### SOURCE EXTRACT
-- Opening Marker --
Table Of Contents

Previous topic

HTTP(XrdHttp) and XRootD TPC with delegated credentials

Next topic

Kinetic

This Page

File Inspector

The File Inspector is a slow agent scanning all files in a namespace and collects statistics per layout type. Additionally it adds statistic about replication inconsistencies per layout. The target interval to scan all files is user defined. The default cycle is 4 hours, which can create a too high load in large namespaces and should be adjusted accordingly.

Configuration

File Inspector

The File Inspector has to be enabled/disabled in the default space only:

# enable
eos space config default space.inspector=on
# disable
eos space config default space.inspector=off

By default Replication Tracking is disabled.

The current status of the Tracker can be seen via:

eos space status default
# ------------------------------------------------------------------------------------
# Space Variables
# ....................................................................................
...
inspector                        := off
...
-- Closing Marker --
### RAW DATA
-- Opening Marker --
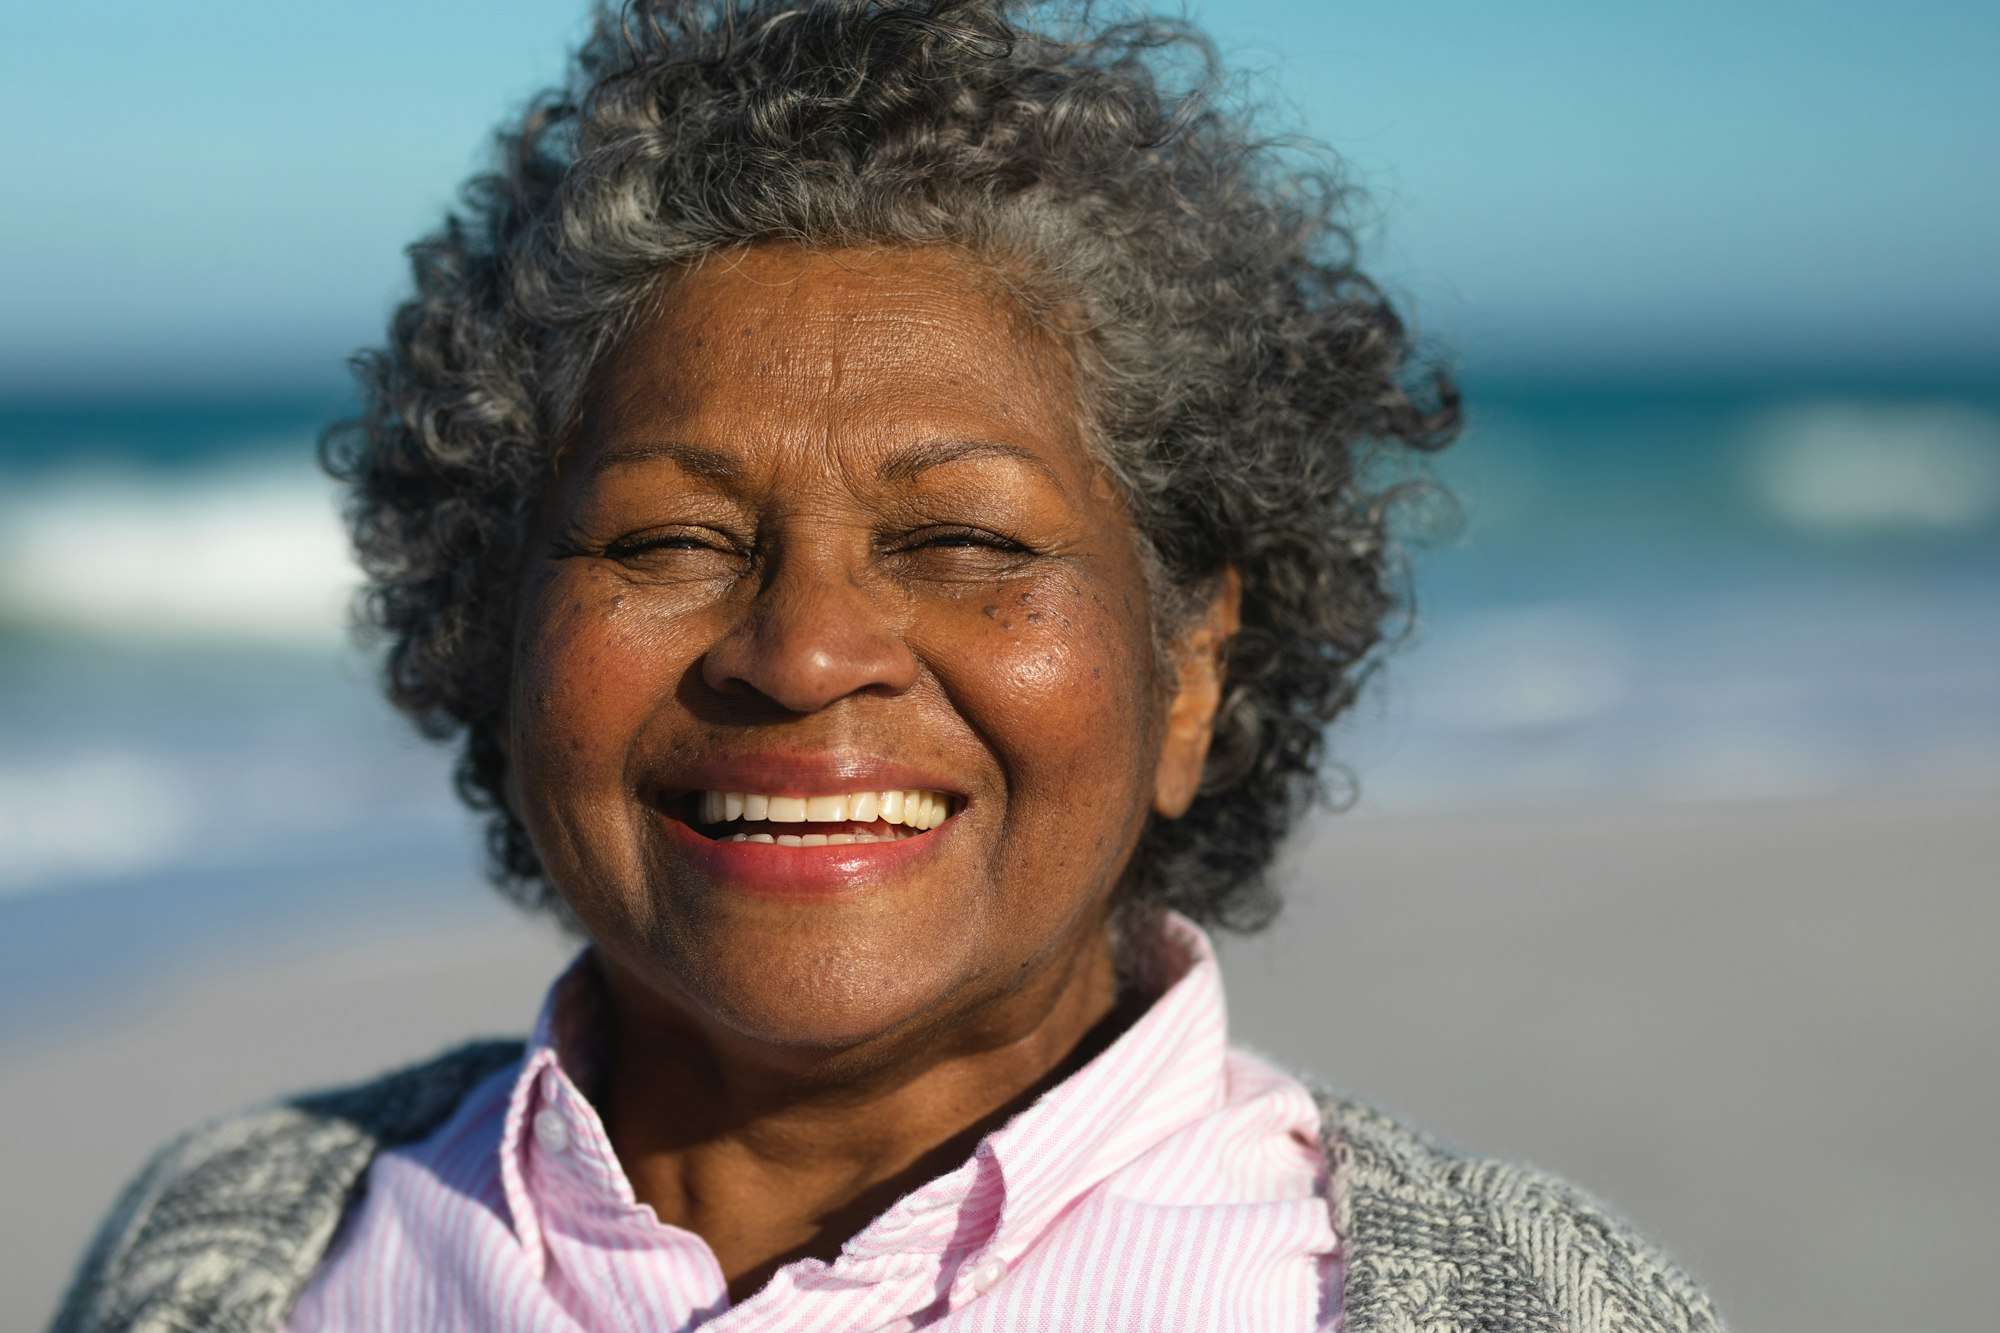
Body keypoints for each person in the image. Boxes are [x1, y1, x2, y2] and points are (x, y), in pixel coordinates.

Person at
-- Closing Marker --
From the File Inspector text above, write out the part starting with "Previous topic" and going on through "be adjusted accordingly.", but switch "4 hours" to "12 hours".

### RESPONSE TO THIS TASK
Previous topic

HTTP(XrdHttp) and XRootD TPC with delegated credentials

Next topic

Kinetic

This Page

File Inspector

The File Inspector is a slow agent scanning all files in a namespace and collects statistics per layout type. Additionally it adds statistic about replication inconsistencies per layout. The target interval to scan all files is user defined. The default cycle is 12 hours, which can create a too high load in large namespaces and should be adjusted accordingly.